Прости нам. Прости! Не ведали мы, что творим…

Прости…

Ведь теперь мы знаем, что Ты — или Вы все тут, ну, может, не тут, может, где-то там, высоко, всюду — Вы, создавшие Остров, — Вы изначально милосердны и милосердием непревзойденно, непобедимо могучи, если Ваш Остров, бездушный автомат, камень-механизм создан так Вами, что спасает человека, не дает ему погибнуть, пробуждает в нем душу живую, память, ведет через темный, в нем сидящий ужас, зло злом вышибая, дьявола в человеке человеческим же дьяволом изгоняя. И потому благословляю Вас.

Потому что поверил.

Потому что не рабства жду, но свободы.

Свободы не дареной и лживой, но нами завоеванной в битве с нами — с рабами.

Не хлеба жду от Вас дарового, мертвого, и не сытости жалкой, и не рабского подлого барства, не погибели в лени и роскоши.

Жду труда тяжкого! В поту и усердии к Миру ведущего!

Жду битвы Человека с человеком за сущее в нем, за истинно доброе, а значит, и вечно людское!

Вот он предо мною, огромный камень в конце уже пройденной, уже нами, нашими руками, построенной здесь дороги. Я уберу его с пути, сверну его в сторону, во-от так, и шагну дальше. И еще один, и еще. И уже пройден мною следующий шаг, я чищу дальше, строю дальше. Ибо я — Человек.

Он все поймет, наш мальчик. Он ведь еще не знает, что не погибли мы, — не дано нам погибнуть, если мы сумеем, если сможем, если хватит в нас разума не впасть в злобу, ненависть и отчаяние. Если достанет сил вспомнить о всех Творцом в нас вложенных «возможностях» и достанет добра вернуться.

И тогда мы вернемся.

Я знаю, в чем сила моя и для чего мне надо уйти отсюда.

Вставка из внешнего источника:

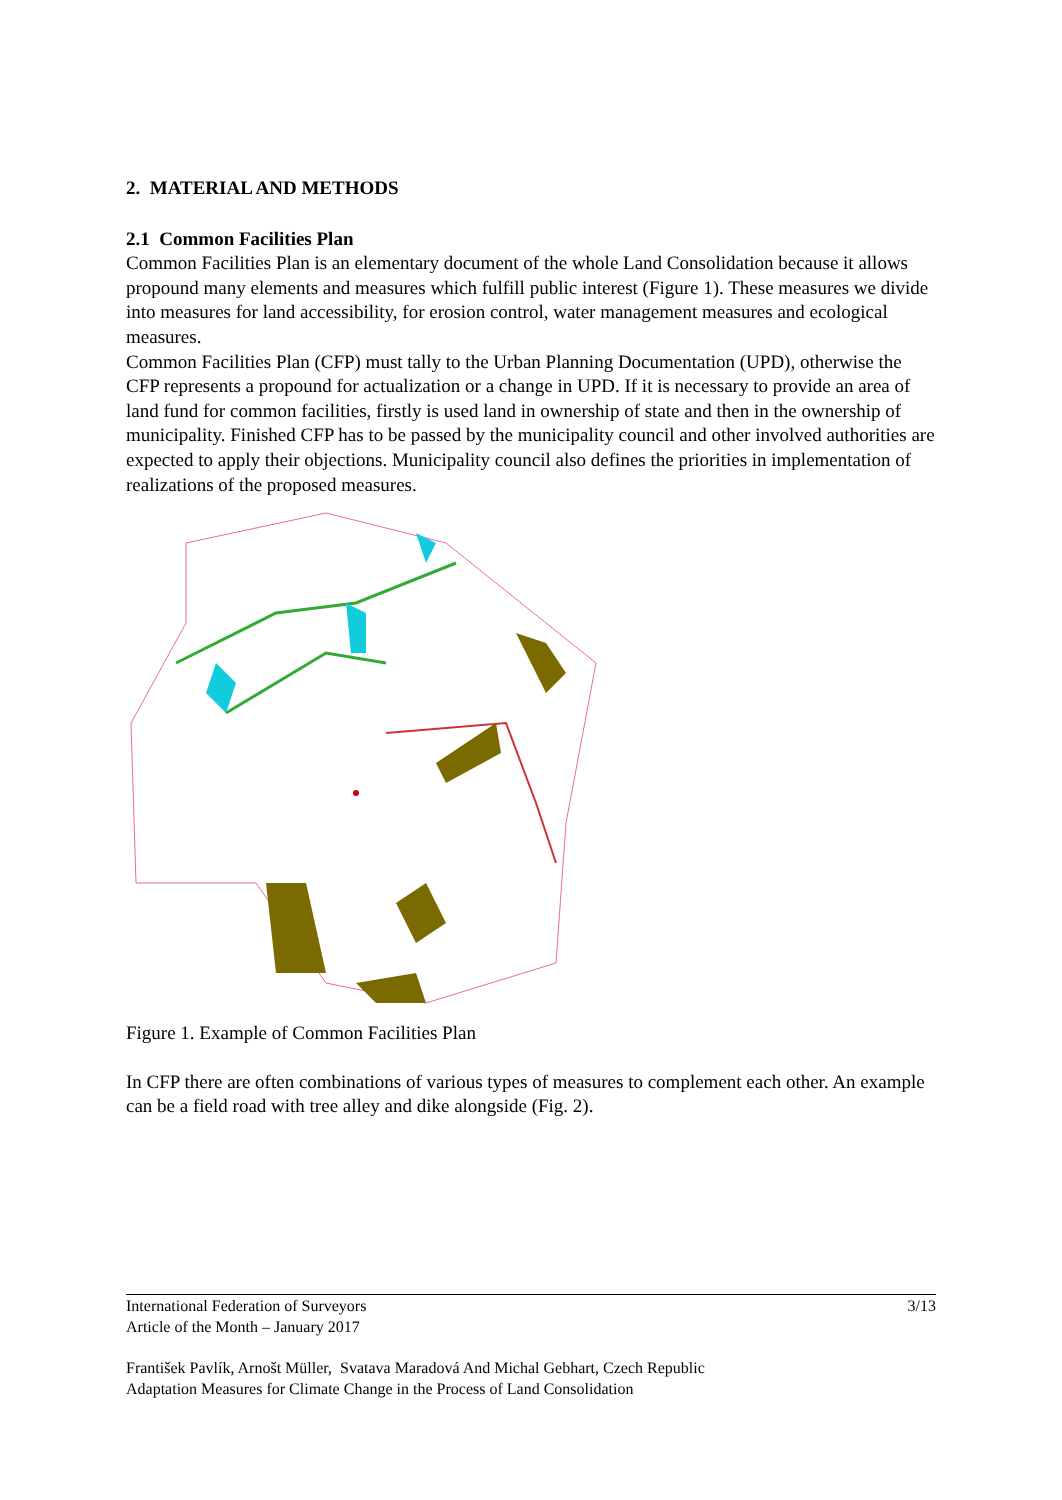2. MATERIAL AND METHODS
2.1 Common Facilities Plan
Common Facilities Plan is an elementary document of the whole Land Consolidation because it allows propound many elements and measures which fulfill public interest (Figure 1). These measures we divide into measures for land accessibility, for erosion control, water management measures and ecological measures.
Common Facilities Plan (CFP) must tally to the Urban Planning Documentation (UPD), otherwise the CFP represents a propound for actualization or a change in UPD. If it is necessary to provide an area of land fund for common facilities, firstly is used land in ownership of state and then in the ownership of municipality. Finished CFP has to be passed by the municipality council and other involved authorities are expected to apply their objections. Municipality council also defines the priorities in implementation of realizations of the proposed measures.
Figure 1. Example of Common Facilities Plan
In CFP there are often combinations of various types of measures to complement each other. An example can be a field road with tree alley and dike alongside (Fig. 2).
International Federation of Surveyors 3/13
Article of the Month – January 2017
František Pavlík, Arnošt Müller, Svatava Maradová And Michal Gebhart, Czech Republic
Adaptation Measures for Climate Change in the Process of Land Consolidation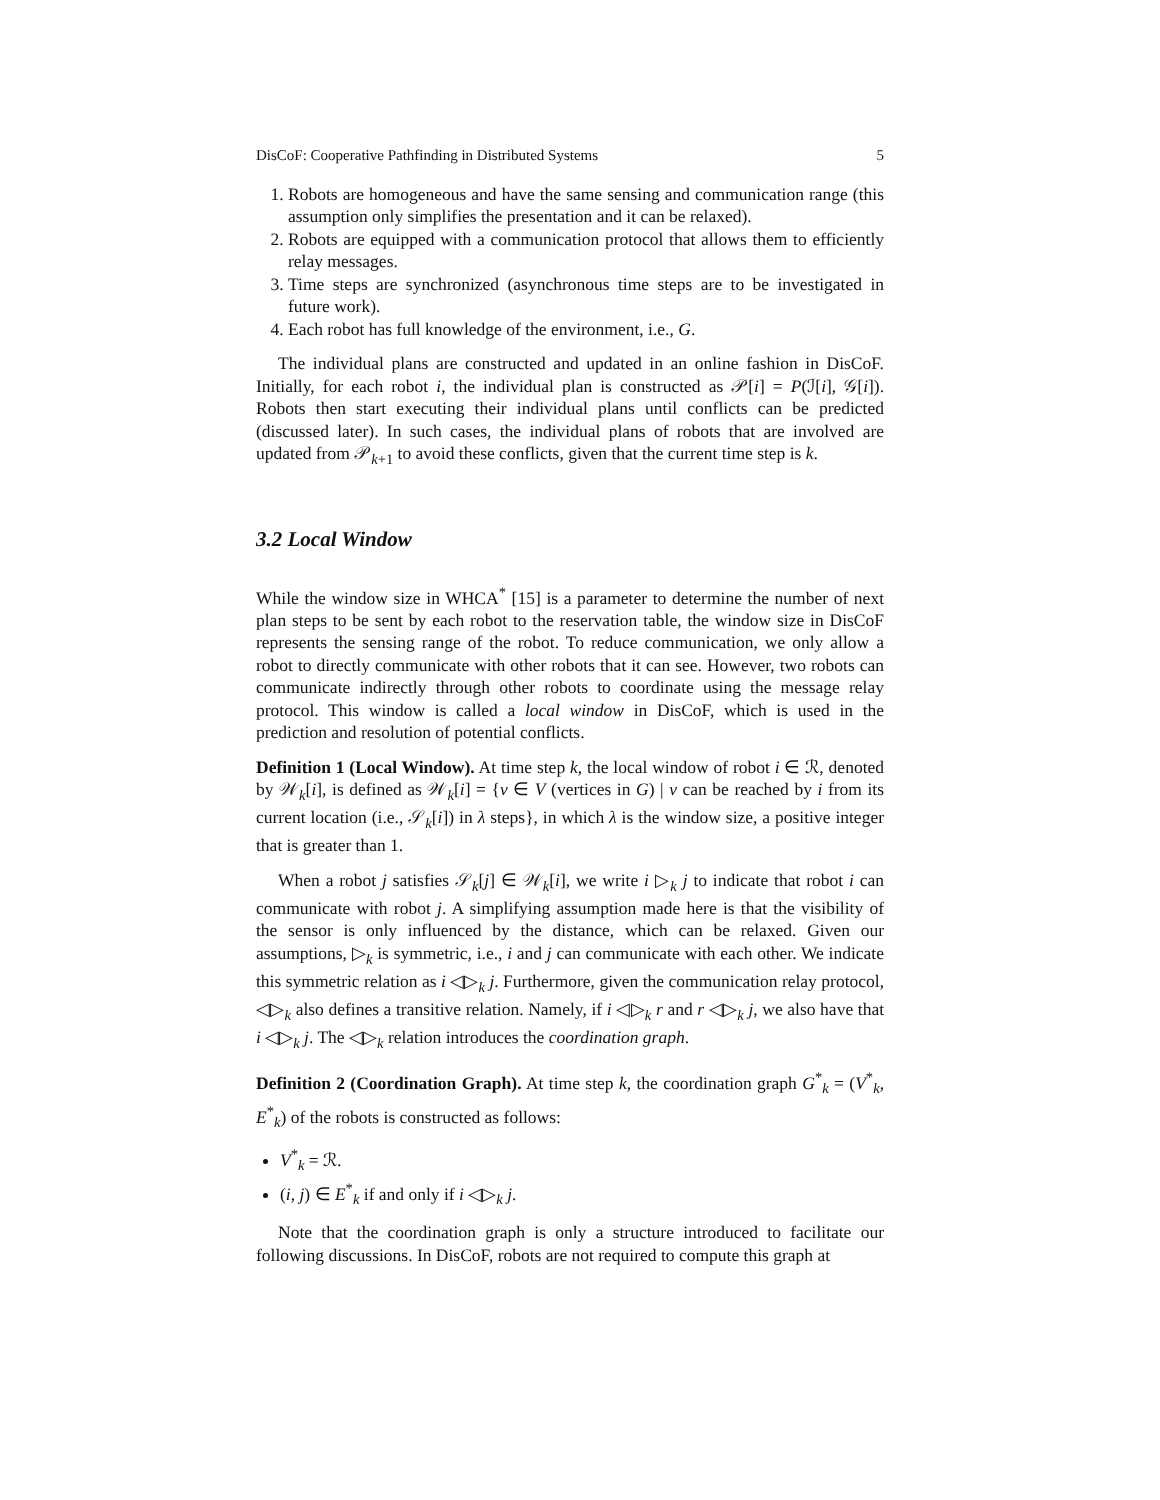DisCoF: Cooperative Pathfinding in Distributed Systems 5
1. Robots are homogeneous and have the same sensing and communication range (this assumption only simplifies the presentation and it can be relaxed).
2. Robots are equipped with a communication protocol that allows them to efficiently relay messages.
3. Time steps are synchronized (asynchronous time steps are to be investigated in future work).
4. Each robot has full knowledge of the environment, i.e., G.
The individual plans are constructed and updated in an online fashion in DisCoF. Initially, for each robot i, the individual plan is constructed as 𝒫[i] = P(ℐ[i], 𝒢[i]). Robots then start executing their individual plans until conflicts can be predicted (discussed later). In such cases, the individual plans of robots that are involved are updated from 𝒫<sub>k+1</sub> to avoid these conflicts, given that the current time step is k.
3.2 Local Window
While the window size in WHCA<sup>*</sup> [15] is a parameter to determine the number of next plan steps to be sent by each robot to the reservation table, the window size in DisCoF represents the sensing range of the robot. To reduce communication, we only allow a robot to directly communicate with other robots that it can see. However, two robots can communicate indirectly through other robots to coordinate using the message relay protocol. This window is called a local window in DisCoF, which is used in the prediction and resolution of potential conflicts.
Definition 1 (Local Window). At time step k, the local window of robot i ∈ ℛ, denoted by 𝒲<sub>k</sub>[i], is defined as 𝒲<sub>k</sub>[i] = {v ∈ V (vertices in G) | v can be reached by i from its current location (i.e., 𝒮<sub>k</sub>[i]) in λ steps}, in which λ is the window size, a positive integer that is greater than 1.
When a robot j satisfies 𝒮<sub>k</sub>[j] ∈ 𝒲<sub>k</sub>[i], we write i ▷<sub>k</sub> j to indicate that robot i can communicate with robot j. A simplifying assumption made here is that the visibility of the sensor is only influenced by the distance, which can be relaxed. Given our assumptions, ▷<sub>k</sub> is symmetric, i.e., i and j can communicate with each other. We indicate this symmetric relation as i ◁▷<sub>k</sub> j. Furthermore, given the communication relay protocol, ◁▷<sub>k</sub> also defines a transitive relation. Namely, if i ◁▷<sub>k</sub> r and r ◁▷<sub>k</sub> j, we also have that i ◁▷<sub>k</sub> j. The ◁▷<sub>k</sub> relation introduces the coordination graph.
Definition 2 (Coordination Graph). At time step k, the coordination graph G<sup>*</sup><sub>k</sub> = (V<sup>*</sup><sub>k</sub>, E<sup>*</sup><sub>k</sub>) of the robots is constructed as follows:
V<sup>*</sup><sub>k</sub> = ℛ.
(i, j) ∈ E<sup>*</sup><sub>k</sub> if and only if i ◁▷<sub>k</sub> j.
Note that the coordination graph is only a structure introduced to facilitate our following discussions. In DisCoF, robots are not required to compute this graph at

И, похоже, мой капитан, неистовый служитель собственной справедливости, — он тоже знает. Он понял. Он уже не тот, каким был в первую ночь. И парнишка, наш замечательный обессилевший крепыш, собрат наш, потомок славян и саксов, с которым пошли мы по одной дороге рядом, — тоже. Иначе не могло и быть. Иначе не было бы ничего. Иначе мы б не справились. Ведь столько сил, столько мук и горя, — неужто ради того лишь, чтоб, ничего не уразумев, умереть? Или, тем паче, ничего не осознав и не приняв, — выжить?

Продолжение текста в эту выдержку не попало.